→ WORK INSTRUCTIONS
Replace "Tow Truck Insurance" with "Tow Truck Coverage" everywhere it occurs in the material below, and reproduce the text of every block otherwise unchanged, leaving out the pictures.

→ LISTED ENTRIES
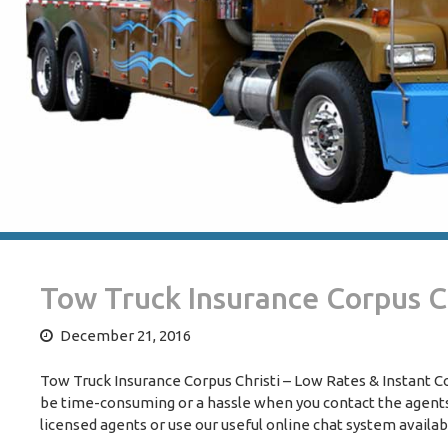
Tow Truck Insurance Corpus Ch
December 21, 2016
Tow Truck Insurance Corpus Christi – Low Rates & Instant C
be time-consuming or a hassle when you contact the agents 
licensed agents or use our useful online chat system availa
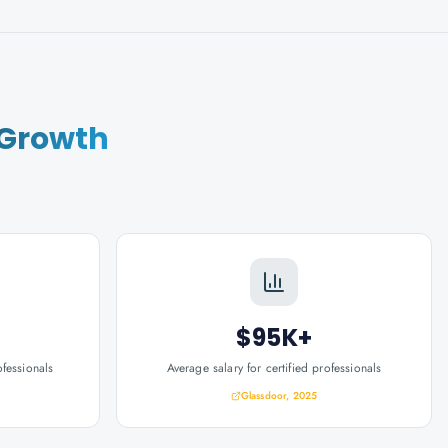
 Growth
$95K+
ofessionals
Average salary for certified professionals
Glassdoor, 2025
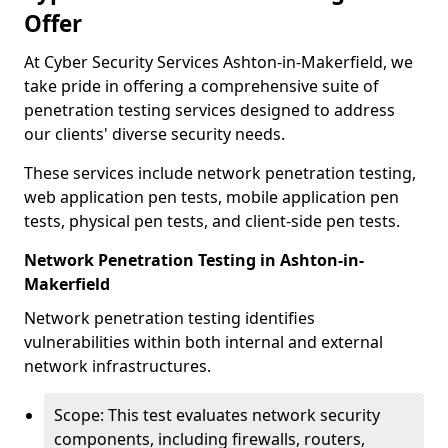
Offer
At Cyber Security Services Ashton-in-Makerfield, we
take pride in offering a comprehensive suite of
penetration testing services designed to address
our clients' diverse security needs.
These services include network penetration testing,
web application pen tests, mobile application pen
tests, physical pen tests, and client-side pen tests.
Network Penetration Testing in Ashton-in-
Makerfield
Network penetration testing identifies
vulnerabilities within both internal and external
network infrastructures.
Scope: This test evaluates network security
components, including firewalls, routers,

→ RESPONSE TO THIS TASK
Tow Truck Coverage Corpus Ch
December 21, 2016
Tow Truck Coverage Corpus Christi – Low Rates & Instant C
be time-consuming or a hassle when you contact the agents 
licensed agents or use our useful online chat system availa
 Growth
$95K+
ofessionals
Average salary for certified professionals
Glassdoor, 2025
Offer
At Cyber Security Services Ashton-in-Makerfield, we
take pride in offering a comprehensive suite of
penetration testing services designed to address
our clients' diverse security needs.
These services include network penetration testing,
web application pen tests, mobile application pen
tests, physical pen tests, and client-side pen tests.
Network Penetration Testing in Ashton-in-
Makerfield
Network penetration testing identifies
vulnerabilities within both internal and external
network infrastructures.
Scope: This test evaluates network security
components, including firewalls, routers,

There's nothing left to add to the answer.